Wednesday, April 17, 2013

Old-Time Duet Recordings by The BriarPickers and Bertram Levy/Kirk Sutphin

My old-time music listening is often focused on the specific tunes I’m trying to learn...either through play along tracks, YouTube videos or field recordings.  No officially-released old-time albums have made their way onto my all-time favorite list yet, although some are starting make an impact.  

I don’t need to hear singing in old-time and actually prefer just straight-up tunes.  When there are lyrics in old-time, I can appreciate that they are usually secular and nonsensical, but to me it’s more “Zen” when it’s strictly instrumental.  So the old-time albums that appeal to me the most are ones where it’s just tunes, no vocals.

The old, scratchy source recordings of fiddlers that others hold so dear are not quite as relevant to me I guess – a tenor banjo plucker.  I suppose I'd rather hear consistent, high-fidelity recordings by more contemporary stewards of the music.  Sacrilege?

I'm looking for something in between those historic recordings of influential, guru fiddlers, and the newer recordings of festival-style string bands like Bigfoot or Light and Hitch that specialize in a driving, rhythmic and muddy concept of old-time.  I'm in search of a more subtle, minimalist, creative approach that captures the harmonics and musical interplay between a couple unison instruments.

That's why I prefer more recent, instrumental, duo recordings of old-time music.  As a plus, I'm open to projects that differ from the classic "fiddle and clawhammer banjo" tandem in favor of more unique combinations of instruments.

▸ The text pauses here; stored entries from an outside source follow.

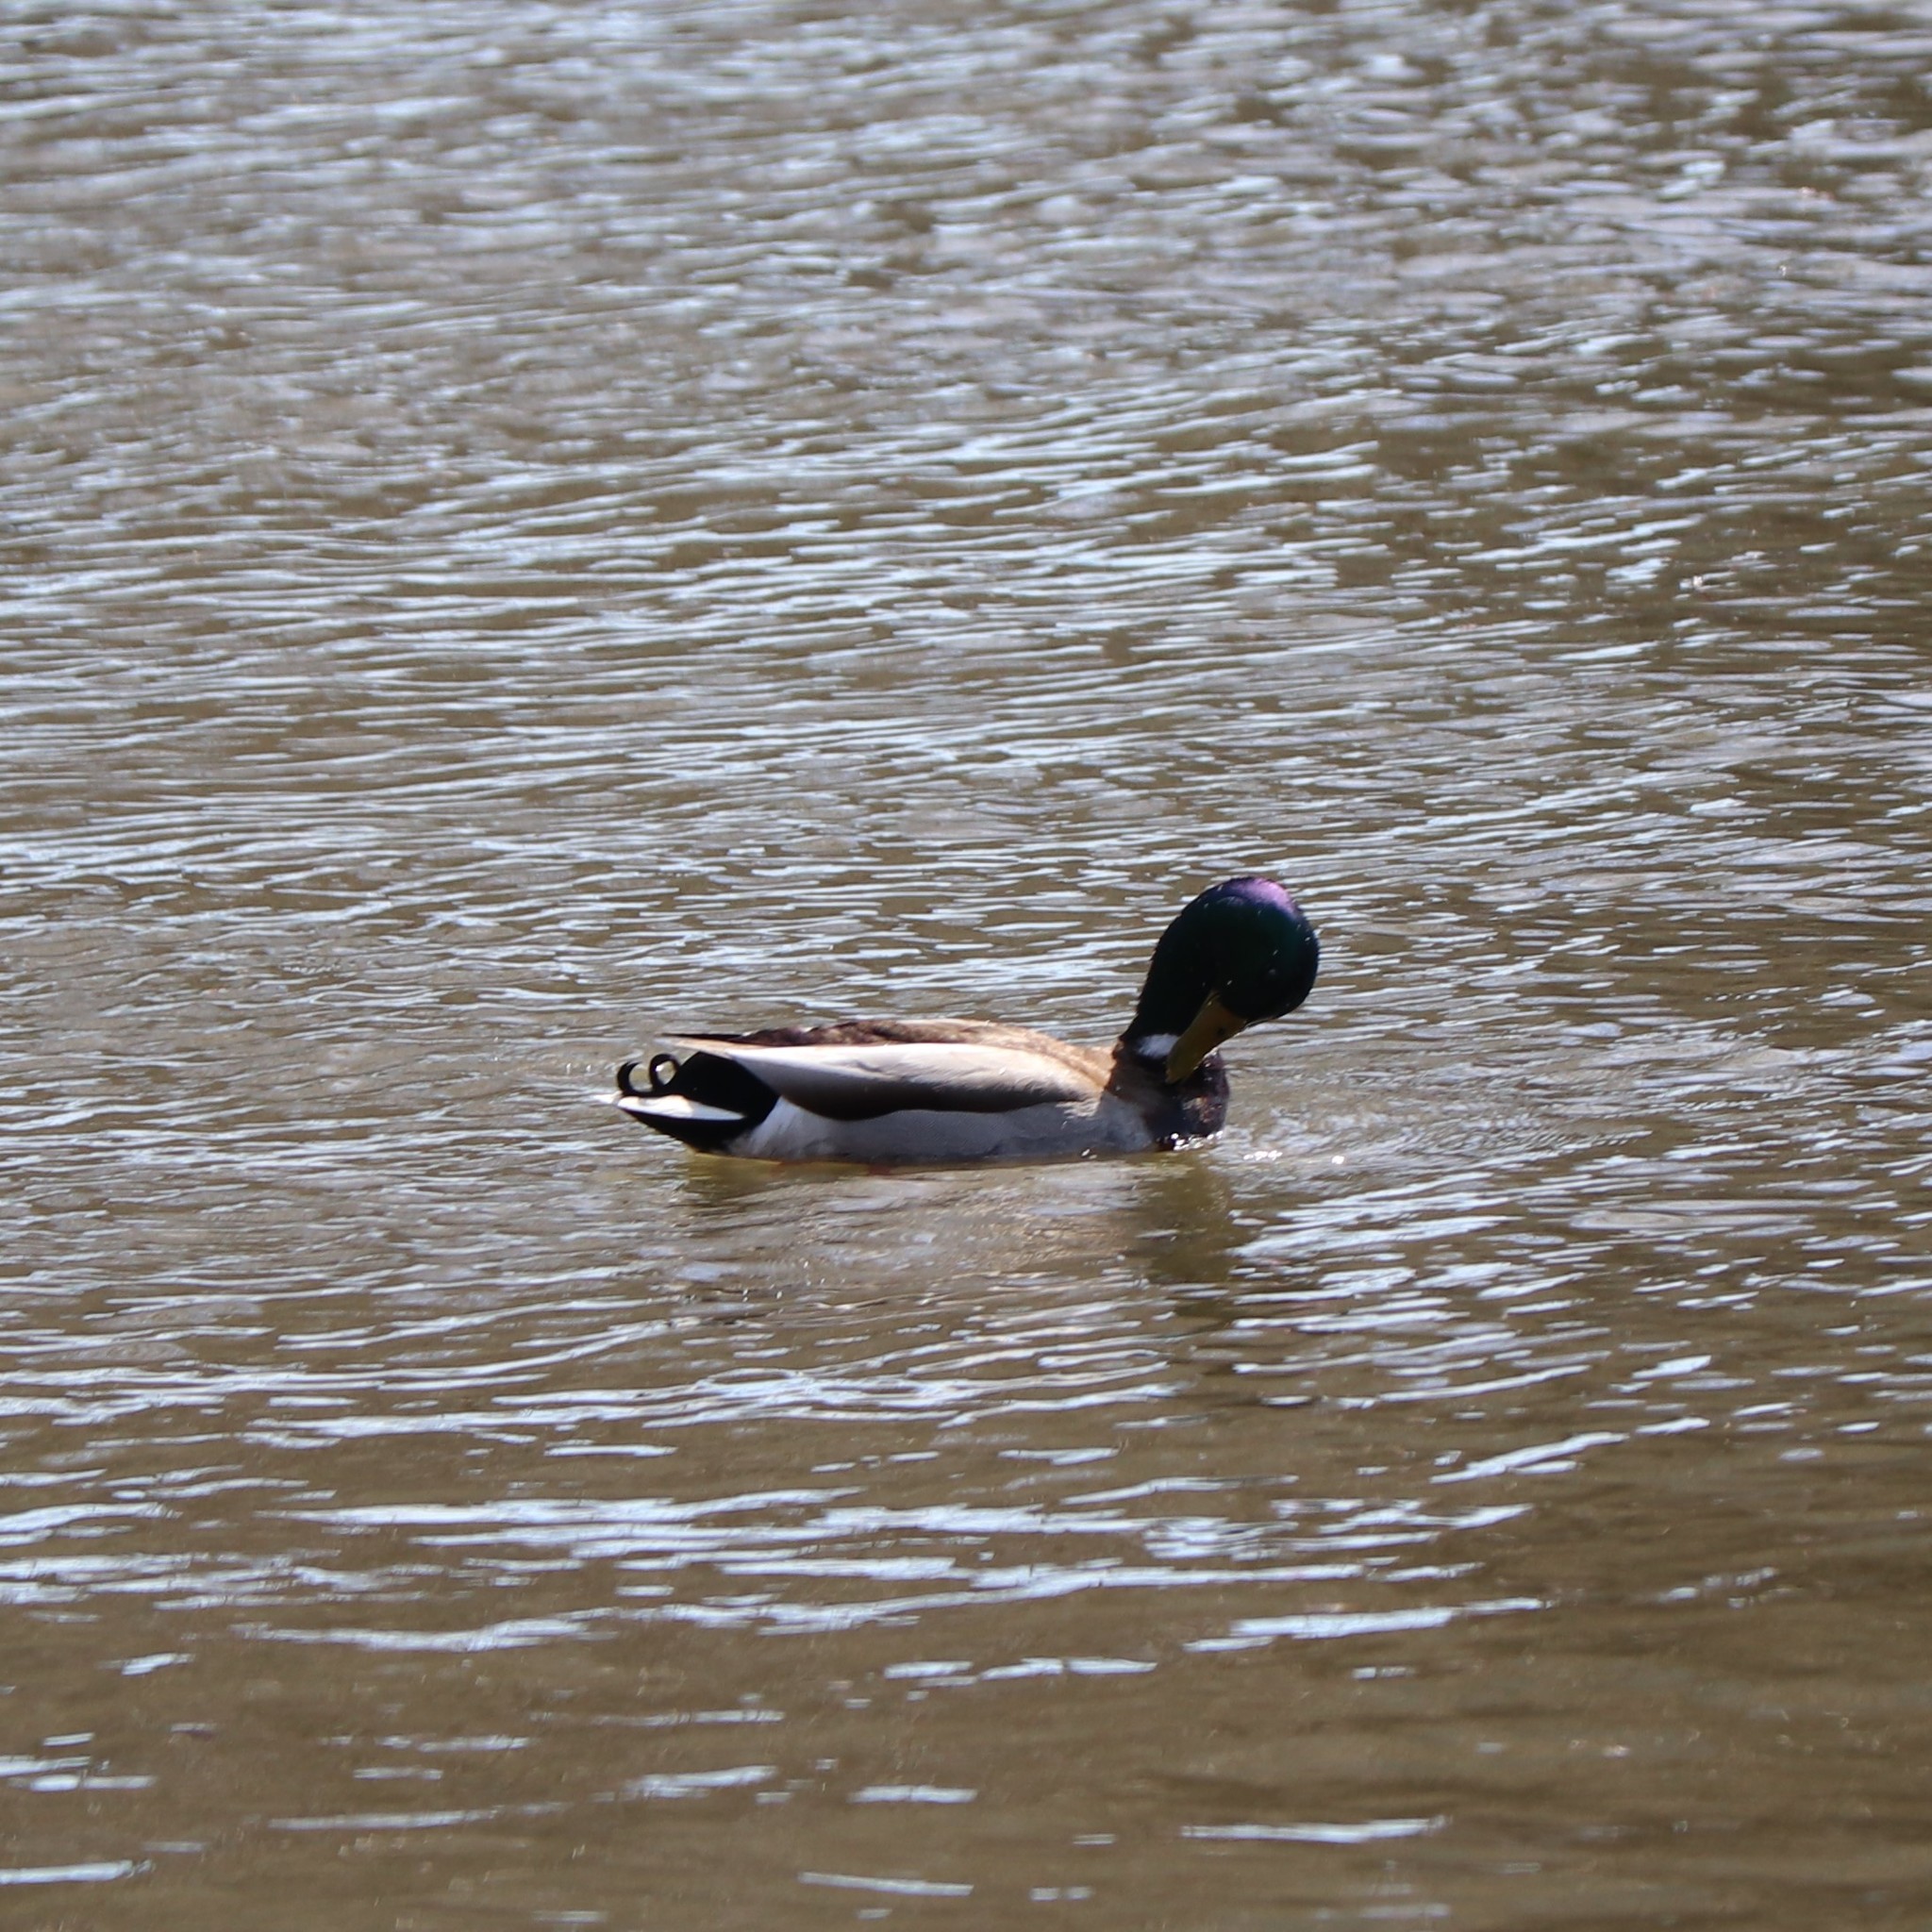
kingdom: Animalia
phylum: Chordata
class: Aves
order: Anseriformes
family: Anatidae
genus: Anas
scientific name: Anas platyrhynchos
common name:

Two recent albums - Mrs. Maxwell by the BriarPickers and The Bellow and the Bow by Bertram Levy and Kirk Sutphin - as well as one recently rediscovered gem - 2005's Appalachian Mandolin and Dulcimer by the late Butch Baldassari and the late David Schnaufer - meet all the criteria I'm looking for in old-time music.
Mrs. Maxwell is the work of two musicians - Brian Ray on mandolin and Paul Kienitz on fiddle - a home recording done live with no overdubbing.  It's a great selection of old-time tunes interpreted through the challenge and freedom of a mandolin/fiddle duet.  The BriarPickers describe themselves as "Rustic Chamber Music", which is an accurate description of their somewhat refined vision of traditional music.
The Bellow and The Bow is the only old-time album I know of featuring anglo-concertina as one of the lead instruments. The concertina is played by old-time music veteran Bertram Levy, also a distinguished stringed instrument player who, in this case, focuses on "a bunch of harmonicas in a box with buttons". Levy is joined by Kirk Sutphin, a leading reincarnator of the Tommy Jarrell style of fiddling and the Fred Cockerman or Charlie Poole style of banjo playing. What you have is meticulously authentic southern fiddle or banjo playing paired with concertina. Good stuff.
Finally, in search of another potential favorite old-time album, I went back through my iTunes to re-discover Appalachian Mandolin and Dulcimer by Butch Baldassari and David Schnaufer. Sadly, both of these musicians have passed away since this was released in 2005, but this remains an important reminder of the potential for expression within the traditional music of the Appalachian Mountains. Like the other two albums mentioned here, this is just straight-ahead live playing. David Schnaufer described the CD as..."a musical conversation performed on vintage and contemporary instruments in settings to showcase the rare archaic harmonies of these lonesome and eternal themes".

Those are three examples of old-time albums that have begun to strike a chord and resonate with me.  There's more I could mention and I hope to discover more as time goes on.  Got any suggestions???